My professor defines $\mathcal{B}^2 \equiv \sigma\{A \times E : A,E \in \mathcal{B} \}$ where $\mathcal{B}$ is the Borel sets on the real line.
He then says an equivalent definition is that $\mathcal{B}^2 \equiv \sigma\{(a_1, b_2] \times (a_2, b_2] : a_1 \leq b_1, a_2 \leq b_2\}$.

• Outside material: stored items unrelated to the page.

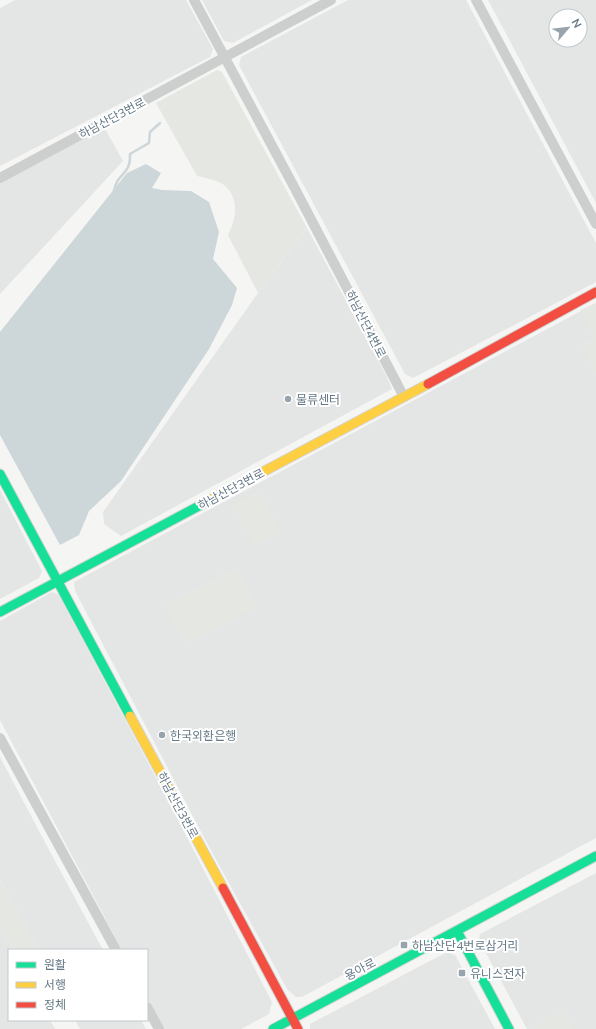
<svg xmlns="http://www.w3.org/2000/svg" width="596" height="1029" viewBox="0 0 596 1029" font-family="Mulish,'Noto Sans KR',sans-serif">
  <style>
    .built { fill: #e4e5e5; fill-rule: evenodd }
    .green { fill: #e5e8e2 }
    .water { fill: #cdd6d8 }
    .lines { fill: none; stroke-linecap: round; stroke-linejoin: round }
    .stream { stroke: #cdd6d8; stroke-width: 2.5 }
    .fast-casing { stroke: #d1d2d3; stroke-width: 11 }
    .slow-casing { stroke: #d1d2d3; stroke-width: 11 }
    .jam-casing { stroke: #d1d2d3; stroke-width: 11 }
    .street { stroke: #cdcfcf; stroke-width: 10 }
    .fast { stroke: #16e098; stroke-width: 9 }
    .slow { stroke: #ffcf43; stroke-width: 9 }
    .jam { stroke: #f24e42; stroke-width: 9 }
    .poi-dot { fill: #97a4ac; stroke: #fff; stroke-width: 1.5 }
    .labels { text-anchor: middle; dominant-baseline: central; stroke-width: 4; stroke-linejoin: round; paint-order: stroke }
    .street-label { font-size: 12px; fill: #647885; stroke: #fff }
    .poi-label { font-size: 12px; fill: #647885; stroke: #fff; text-anchor: start }
  </style>
  <rect width="100%" height="100%" fill="#f5f5f4"/>
  <path class="built" d="M15,0H186L213,49L210,57L0,166V8Z
    M202,0H312L233,43L224,41Z
    M348,0H466L596,243V282L413,378L405,374L239,65L241,57Z
    M488,0H596V203ZM556,16H580V40H556Z
    M104,127L123,161L0,294V183Z
    M307,228L386,375L392,389L121,536L104,524L103,512L258,293Z
    M596,303V838L302,997H296L287,989L207,843L75,591L74,582Z
    M0,490L42,571L39,578L0,599Z
    M52,592L58,594L163,791L272,1002L269,1014L241,1029H164L147,998V950H122L0,720V621Z
    M0,757L48,848L103,950H38L0,879Z
    M596,873V1029H527L479,940L480,934Z
    M0,926L13,950H9V1020H50L55,1029H0Z
    M447,952L455,955L495,1029H310V1024Z
    M75,1020H141L146,1029H80Z"/>
  <path class="green" d="M217,70L222,72L307,228L258,293L228,235C236,220 240,198 224,185C217,180 206,178 197,176L156,103Z
    M596,303V373L581,345L594,337L580,310Z
    M260,491L281,532L254,546L232,505Z
    M237,567L257,606L185,644L164,605Z
    M0,879L38,950H13L0,926Z
    M564,1010L574,1029H530Z"/>
  <path class="water" d="M146,164L161,173L152,188L162,190L191,191L209,202L219,232L213,259L237,288L232,305L209,349L121,481L89,511L79,535L60,545L0,435V332L127,173Z"/>
  <g class="lines">
    <path class="stream" d="M114,191C117,172 131,176 130,154L149,143L150,132L160,123"/>
    <defs>
      <path id="fast" d="M0,474L130,716
        M0,612L212,499
        M457,931L509,1029
        M273,1029L596,856"/>
      <path id="slow" d="M212,499L428,384
        M130,716L223,888"/>
      <path id="jam" d="M428,384L596,292
        M223,888L298,1029"/>
    </defs>
    <use href="#fast" class="fast-casing"/>
    <use href="#slow" class="slow-casing"/>
    <use href="#jam" class="jam-casing"/>
    <path class="street" d="M194,0L292,183L404,397
      M476,0L596,224
      M0,178L331,0
      M0,738L116,950
      M147,1007L159,1029"/>
    <use href="#fast" class="fast"/>
    <use href="#slow" class="slow"/>
    <use href="#jam" class="jam"/>
  </g>
  <g class="poi-dot">
    <circle cx="288" cy="399" r="4"/>
    <circle cx="162" cy="735" r="4"/>
    <rect x="400" y="941" width="8" height="8" rx="2"/>
    <rect x="458" y="969" width="8" height="8" rx="2"/>
  </g>
  <g class="labels">
    <g class="street-label">
      <text transform="translate(112 118) rotate(-28)">하남산단3번로</text>
      <text transform="translate(366 324) rotate(63)">하남산단4번로</text>
      <text transform="translate(231 489) rotate(-28)">하남산단3번로</text>
      <text transform="translate(178 805) rotate(62)">하남산단3번로</text>
      <text transform="translate(360 969) rotate(-28)">용아로</text>
    </g>
    <g class="poi-label">
      <text x="296" y="399">물류센터</text>
      <text x="170" y="735">한국외환은행</text>
      <text x="412" y="945">하남산단4번로삼거리</text>
      <text x="470" y="973">유니스전자</text>
    </g>
  </g>
  <rect x="8" y="949" width="140" height="72" fill="#ffffff" stroke="#c1c9ce"/>
  <rect x="16" y="962" width="20" height="6" fill="#16e098" stroke="#c1c9ce"/>
  <text x="44" y="969" font-size="12" fill="#647885">원활</text>
  <rect x="16" y="982" width="20" height="6" fill="#ffcf43" stroke="#c1c9ce"/>
  <text x="44" y="989" font-size="12" fill="#647885">서행</text>
  <rect x="16" y="1002" width="20" height="6" fill="#f24e42" stroke="#c1c9ce"/>
  <text x="44" y="1009" font-size="12" fill="#647885">정체</text>
  <g transform="translate(568 28) rotate(62)"><circle r="19" fill="#ffffff" stroke="#c1c9ce"/>
  <path d="M0-3L7 15L0 10L-7 15Z" fill="#97a4ac"/>
  <text y="-6" font-size="11" font-weight="bold" text-anchor="middle" fill="#647885">N</text>
  </g>
</svg>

I am not seeing how these two are equivalent. I understand that the Borel sets on the real line are defined as $\sigma\{(a, b] : a \leq b\}$.
Best Answer
Let $\mathcal{B}^2 = \sigma\{A \times E : A,E \in \mathcal{B}\}$, as you defined. Let $\mathcal{B}_1^2$ be the $\sigma$-algebra generated by products of half-open intervals. We want to show that $\mathcal{B}^2 = \mathcal{B}_1^2$.

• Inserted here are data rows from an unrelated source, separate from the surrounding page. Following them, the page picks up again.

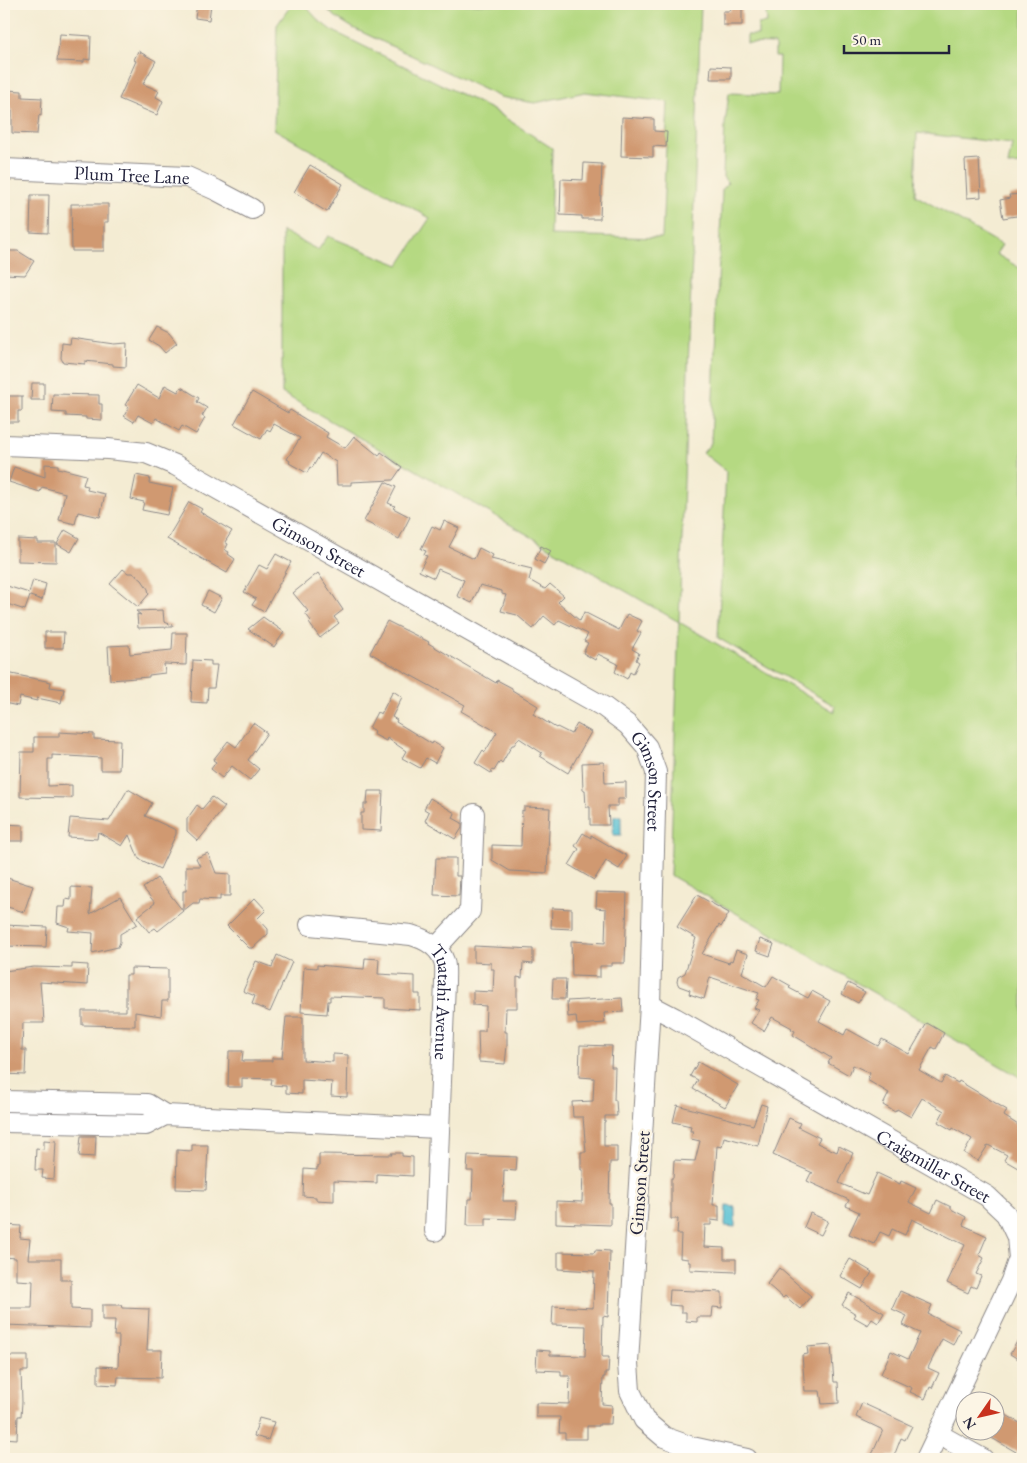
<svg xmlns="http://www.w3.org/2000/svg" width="1027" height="1463" font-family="'EB Garamond',serif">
  <rect width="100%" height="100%" fill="#fcf5e5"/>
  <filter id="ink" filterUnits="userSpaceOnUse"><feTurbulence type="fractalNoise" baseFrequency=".02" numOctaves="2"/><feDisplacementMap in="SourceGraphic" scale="10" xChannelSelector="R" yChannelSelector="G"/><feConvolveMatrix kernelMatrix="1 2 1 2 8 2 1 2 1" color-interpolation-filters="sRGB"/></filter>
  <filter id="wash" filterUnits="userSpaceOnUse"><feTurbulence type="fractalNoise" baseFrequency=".0096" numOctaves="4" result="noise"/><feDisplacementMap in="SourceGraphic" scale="20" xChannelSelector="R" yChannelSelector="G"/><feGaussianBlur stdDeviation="1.12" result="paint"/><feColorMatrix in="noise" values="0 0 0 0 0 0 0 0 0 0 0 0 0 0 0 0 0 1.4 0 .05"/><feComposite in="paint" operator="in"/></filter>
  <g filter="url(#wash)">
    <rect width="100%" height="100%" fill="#f4ecd3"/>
    <path fill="#b5d982" stroke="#6c7e5e" d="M292,4H304L318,20L331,30L493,110L552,148L550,235L662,238L668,102L585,92L535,103L500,97L353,28L337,18L321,4H701L679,622L835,712V706L718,638L726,471L703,453L711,443L722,190L728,183L723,177L725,124L729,93L778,95L779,57H775V44L747,43V35H758V24L767,23L766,11L772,6L790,10L795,4H1019L1023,6V164L1008,165L1012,144L917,133L915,195L1002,245L996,254L1023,270V1079L670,875L679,622L282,393V231L318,250L328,236L399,265L430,218L274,129L277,25Z"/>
    <path fill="#58c1d4" stroke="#3d7288" d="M614,816H621V835H613Z
      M726,1206L735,1207V1227L725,1226Z"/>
    <g id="blocks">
      <path fill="#d09971" d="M197,4H211L209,20L195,18Z
        M731,5H742V25H723V11H730Z
        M60,34L91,36L90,60L84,59V62L57,61Z
        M138,51L156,61L143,84L159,91L156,97L163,101L157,115L119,99L136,61L134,60Z
        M711,66L731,67V79H710Z
        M7,90L22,91V97L42,98L41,116L39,115L37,134L12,133V110H10V106H6Z
        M622,117L654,119V131L667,132L666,147L653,146V157L621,156Z
        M979,159L981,197L967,198L965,160Z
        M584,163L602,164L600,219H582V216L560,215L561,179L583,180Z
        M310,165L343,184L327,212L294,192Z
        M1023,194V215L1003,218L1000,200L1010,198L1009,195Z
        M31,195H49L48,233L30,232Z
        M71,204H108V222H104V251H72Z
        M4,251H18L34,261L25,275L4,274Z
        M157,327L169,333L177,343L165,353L159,346L149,340Z
        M71,338L114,344L127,343L126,367L113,366V364L85,361V364L63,362L61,358L62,343L70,344Z
        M32,383H44V400H31Z
        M137,385L159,398L165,385L178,392L181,387L199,398L197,402L207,408L202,416L205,418L196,434L182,426L179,431L156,418L153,423L138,415L134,422L124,416L129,407L125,405Z
        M252,392L288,413L290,410L328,433L326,437L345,448L354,436L379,456L381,452L402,467L393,480L351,482V485H337L336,462L321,453L312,468L310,467L307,473L289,463L290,461L287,459L300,438L274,424L270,431L267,429L261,439L234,424Z
        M53,394L99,395V404H102V420L86,419V417L66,416V413L52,412Z
        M4,396H22V411H18V422H4Z
        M45,464L58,465V468L86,475L83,485L88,486L87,490L105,494L100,517L78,512L75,524L59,520L65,493L42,487L40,492L9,482L14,467L45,477Z
        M136,475L150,478L149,483L173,488L167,515L142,510L144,502L131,499Z
        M385,482L396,487L388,503L395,506L393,508L410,517L399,539L364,521Z
        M189,502L202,509L200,512L232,531L225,542L228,544L225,550L229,552L228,554L235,559L227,573L167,539Z
        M444,521L459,528L449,547L474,559L479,548L493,555L491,559L532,569L529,580L545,589L550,584L564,596L558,602L580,621L584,612L619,630L627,614L642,621L637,631L641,633L632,649L639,653L636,660L639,662L633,674L630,672L627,679L615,672L618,664L598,654L595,660L583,653L588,643L584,641L588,634L559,620L555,625L544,616L533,629L517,615L501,611L506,595L502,594V591L480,585L472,603L457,596L464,580L438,569L434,578L419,571L427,556L424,555L426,551L421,549L432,526L440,530Z
        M65,530L79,538L71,552L57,544Z
        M18,539L38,540V543H56V562L18,561Z
        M541,546L551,551L544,564L535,559Z
        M276,554L291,562L264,612L252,605L256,599L244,592L259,565L267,569Z
        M123,569L128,573H133L142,580L148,589L149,594L138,607L110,584Z
        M318,573L343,610L334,617L339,623L320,638L309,623L311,621L305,613L308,611L293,593Z
        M33,580L46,584L42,600L30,596L25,610L4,603V585L29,593Z
        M208,591L222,598L214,612L201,605Z
        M163,610L164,622L173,625L172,627L138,628L137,614L141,615L136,611Z
        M263,617L284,632L274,647L248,629Z
        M387,621L429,642L428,643L496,683L497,680L512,688V690L538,706L533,714L556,728L557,727L571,734L577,724L591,732L568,773L540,756L542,753L519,738L514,745H512L502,763L500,761L494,771L492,770L491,773L475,763L483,750L485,752L497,732L461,711L465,705L370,653Z
        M45,632H64L63,648H45Z
        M173,633H187L186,665L164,664L165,673L149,675V677L110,680L108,646L129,645L130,654L172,650Z
        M193,660L211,661V665H217L214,688H208L207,703L191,702Z
        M7,673L51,682L50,687L64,689L61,703L37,698V701L20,697L18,706L4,703V688Z
        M393,691L402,697L392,717L397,720L396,722L432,744L433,742L443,748L435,763L426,758L420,768L402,758L406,751L387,738L386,741L373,734L375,731L369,728L377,712L381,714Z
        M253,723L267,733L248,760L259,769L250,780L232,766L222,778L211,769L216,762L213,760L228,741L236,747Z
        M59,732L94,734V739L120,740L119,770H101V758L52,755V759H48V786L72,785V798L20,797L21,752H34V737H59Z
        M604,762L605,783L626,782V799H618V806H608L609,825H590V807H586L585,790H583L582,763Z
        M128,789L152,803L145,816L176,830V834L160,869L139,859L129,835L122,846L98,832L97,839L68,837L70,818L109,821Z
        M368,791H383L381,831L361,830V813H364V804H367Z
        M212,797L225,807L198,841L187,831V819L197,805L202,809Z
        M430,798L455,813L453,818L462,823V828L455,839L425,821L429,812L424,809Z
        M524,807L550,808L547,873L510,871L492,860V845L521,846L522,810L524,811Z
        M4,824L23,825V841H4Z
        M583,833L591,838V835L627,856L619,869L606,861L594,880L569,865L579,849L575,846Z
        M208,853L216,873L230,874V896H220V900L200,899L199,903H193L158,931L155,928L149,932L137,917L155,903L143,888L157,878L183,911V891H186V866H200L196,858Z
        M436,858H456V876H460L459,896L434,895Z
        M4,877L33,886L24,912L4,906Z
        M71,887L92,888L90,914L120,897L137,924L120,934V942L118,947L92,953L93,933L68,931L69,927L57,923L58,907H65L66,899L71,900Z
        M597,892L627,893L625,963H612V966H600V977L572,976L571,941L605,943L606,909L596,908Z
        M697,895L729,913L721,927L719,925L702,954L729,963L730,960L732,961L736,950L748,954L742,973L766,987L773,976L791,986L789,988L808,998L812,991L830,1001L819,1021L844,1035L847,1029L878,1046L882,1039L909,1054L927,1023L944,1033L936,1049L932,1047L919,1070L941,1083L945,1076L958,1083L959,1081L1007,1110L1004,1116L1023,1128V1171L1004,1160L1007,1155L988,1145L978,1161L964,1153L972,1139L953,1128L952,1130L938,1122L944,1111L922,1098L911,1117L897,1109L895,1112L883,1105L889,1093L867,1080L870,1073L853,1065L849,1075L828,1063L831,1058L793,1035L795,1031L791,1029L792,1028L772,1017L764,1031L751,1023L759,1010L754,1008L759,1000L756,999L759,993L710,977L704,999L689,994L690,990L679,986L677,982L678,977L685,973L696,938L677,927Z
        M255,898L266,910L258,918L268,929V934L253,948H249L227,926Z
        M552,908L572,909V929L551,928Z
        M5,925L47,927L46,947L4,946Z
        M760,939L774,944L770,956L756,951Z
        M474,946L533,949V964L523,963L522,978L517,977V1008H506L505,1032H507V1046L505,1064L479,1062L478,1031H485L486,1006L473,1005V991L493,992L494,969H491V963L474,962Z
        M277,955L292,962L270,1012L252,1004L255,996L243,991L256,961L272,967Z
        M365,958L379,959L378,974L415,976V994H420V1010L385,1008V998L330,996V1001H328L327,1014L301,1012L304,967L317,968V965L364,969Z
        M72,964L88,965L87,985L40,982L42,1006H43L44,1023H23L22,1050H26L25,1075L5,1074L6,1070H4L5,1036H4V971L34,967L72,968Z
        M131,968L168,969V1001H162L161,1016L135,1012V1026L82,1025V1011H126V975H131Z
        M553,979H566L565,999H552Z
        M848,983L865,992L858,1003L842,994Z
        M622,998L623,1012L604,1013L605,1023L577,1025L576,1016L568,1017L567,1001Z
        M286,1017H303V1060L333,1062V1054L348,1055L347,1097L331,1096L332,1082L302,1080V1094L286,1093V1086L271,1085L272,1079L242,1078V1087H228L229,1051H243L242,1061H272V1058H282Z
        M580,1045L612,1046L611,1067H615L614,1100H616L617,1116H605V1122H604V1146H617V1162H610L609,1203H611V1225L556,1223V1201L582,1202L583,1170H581V1152H586L583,1117H573L572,1102L593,1101L594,1078L579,1077Z
        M698,1062L738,1085L725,1107L693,1089L698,1080L690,1076Z
        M761,1104L767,1106L758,1146L724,1137L722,1147L717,1146L713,1205H719V1221L711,1220V1225H705L704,1247L724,1248V1259H736V1272L690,1270V1262H688V1259L680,1258L681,1234H677L678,1219H671V1178H673L674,1160L695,1161L700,1141L691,1139L693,1131H690L691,1126L673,1122L677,1105L753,1125Z
        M789,1118L800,1123L798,1127L820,1138L817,1143L837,1152L839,1146L853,1153L839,1183L867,1195L877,1173L900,1184L901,1181L916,1188L909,1202L931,1213L937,1200L951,1207V1209L966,1217L963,1225L987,1236L979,1255L984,1258L976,1274L981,1276L976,1288L971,1286L968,1293L947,1283L965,1245L912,1219L905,1235L892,1229L889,1236L880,1232L874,1244L849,1234L859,1212L846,1206L849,1200L807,1181L811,1173H813L773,1155Z
        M81,1136H96L95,1157L79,1156Z
        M44,1140L56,1141L54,1179L42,1178L43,1170H35L36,1148L44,1149Z
        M192,1145H208L206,1190L176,1189L177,1150L192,1151Z
        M391,1153H402V1156L413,1157V1176L377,1174V1183L334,1181V1201L316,1200V1197L303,1196L304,1169L317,1170V1167H319V1154L392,1155Z
        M468,1155L517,1157L516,1171L504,1170L503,1201H517L516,1219L486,1218V1226H467L468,1199H472L473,1171H467Z
        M810,1213L828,1221L821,1235L804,1227Z
        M4,1225L21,1226L20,1238L30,1239L28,1259H61V1280H71V1309L90,1310V1328L4,1325V1308H32L33,1281L16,1280V1258L4,1257Z
        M595,1250L610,1251L608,1317L603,1316L602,1357H609L608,1373H605V1377H603L602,1404L612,1405L611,1424H599V1426H587V1439H565V1433H559L560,1417H536V1403L569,1404L570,1376H561V1371L536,1370L537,1350L550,1351V1355L585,1356L586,1326L552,1325L553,1306L593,1308L594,1271L558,1269V1252L594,1253Z
        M850,1259L872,1272L862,1289L840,1276Z
        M779,1268L811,1296L800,1309L785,1296L783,1298L767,1284Z
        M670,1290L722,1292V1308L713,1307L712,1317H697V1322L686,1321V1312H681V1306L669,1305Z
        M900,1291L932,1305L928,1314L960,1330L953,1345L942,1339L928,1368L939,1373L932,1388L930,1387L925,1399L910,1392L912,1388L881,1374L891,1351L908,1359L920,1333L903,1325L907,1316L892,1309Z
        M849,1293L884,1313L878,1323L872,1319L868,1325L854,1317L856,1314L842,1305Z
        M102,1305H121L122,1308L149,1309L147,1350H162L161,1378L118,1377L117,1385L98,1384V1366L118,1367L119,1336H114L115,1320H102Z
        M1023,1331V1362L1010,1354Z
        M831,1345L834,1382H838L839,1403L822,1404L820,1391H805L802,1355L808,1354L807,1347Z
        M4,1356H28V1371H21L22,1402L21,1416H18L17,1439L4,1438Z
        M862,1403L912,1426L905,1440L901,1438L894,1456L889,1455L887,1459H870L883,1430L856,1417Z
        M1003,1413L1023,1425V1456L990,1437Z
        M259,1418L274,1422L268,1440L254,1436Z"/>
    </g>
  </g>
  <g filter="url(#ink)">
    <use href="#blocks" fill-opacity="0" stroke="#8b8787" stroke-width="1"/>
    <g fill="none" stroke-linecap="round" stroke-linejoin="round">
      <g stroke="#8b8787" stroke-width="22">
        <g id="minor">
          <path id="s1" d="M4,169L187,177L216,190L252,209"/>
          <path id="s2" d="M4,445L108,449L146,453L175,465L604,707L628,725L647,747L656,772L650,1005L628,1363L630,1391L644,1420L664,1437L692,1447L747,1459"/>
          <path id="s3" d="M310,925L411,935C425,939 439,946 444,961C446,967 445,975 445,982L435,1231"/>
          <path d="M436,948L470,911L474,814"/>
          <path id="s4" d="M650,1005L675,1018L987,1196L1006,1214L1017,1237L1019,1258L1011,1281L926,1459"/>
          <path d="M4,1101L147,1104L165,1115"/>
          <path d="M4,1122L146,1125L165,1115L438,1128"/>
          <path d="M938,1434L983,1459"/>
        </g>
      </g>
      <use href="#minor" stroke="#fff" stroke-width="20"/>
    </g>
  </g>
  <g text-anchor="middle" stroke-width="5" stroke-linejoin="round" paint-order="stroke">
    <g font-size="19" fill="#22223b" stroke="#fcf5e5">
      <text dy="7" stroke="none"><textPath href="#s1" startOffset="128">Plum Tree Lane</textPath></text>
      <text dy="7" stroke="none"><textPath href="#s2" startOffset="339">Gimson Street</textPath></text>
      <text dy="7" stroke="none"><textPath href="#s2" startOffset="759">Gimson Street</textPath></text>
      <text dy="7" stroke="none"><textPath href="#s3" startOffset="186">Tuatahi Avenue</textPath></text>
      <text dy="7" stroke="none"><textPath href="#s4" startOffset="326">Craigmillar Street</textPath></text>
      <text transform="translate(639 1183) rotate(-86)" y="7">Gimson Street</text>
    </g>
  </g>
  <rect width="1027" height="1463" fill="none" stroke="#fcf5e5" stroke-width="20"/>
  <g transform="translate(980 1416) rotate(236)"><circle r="24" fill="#fcf5e5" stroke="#a5a1a1"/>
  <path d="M0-4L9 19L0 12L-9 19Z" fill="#c8321e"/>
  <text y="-8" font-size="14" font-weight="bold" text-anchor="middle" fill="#22223b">N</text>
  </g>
  <path d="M844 45v8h105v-8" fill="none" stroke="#22223b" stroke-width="2.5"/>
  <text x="852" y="45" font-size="15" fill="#22223b" stroke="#fcf5e5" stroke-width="4" paint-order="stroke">50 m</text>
</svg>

Clearly, $\mathcal{B}_1^2 \subseteq \mathcal{B}^2$. Now, to show the reverse inclusion, let $A,E \in \mathcal{B}$. Note that
$$ A \times E = (A \times \mathbb{R}) \cap (\mathbb{R} \times E). $$
Clearly, $A \times \mathbb{R}, \mathbb{R} \times E$ are in $\mathcal{B}_1^2$ so that $A \times E \in \mathcal{B}_1^2$ as well. This means that the generator of $\mathcal{B}^2$ is contained in $\mathcal{B}_1^2$; this implies that $\mathcal{B}_1^2 \supseteq \mathcal{B}^2$.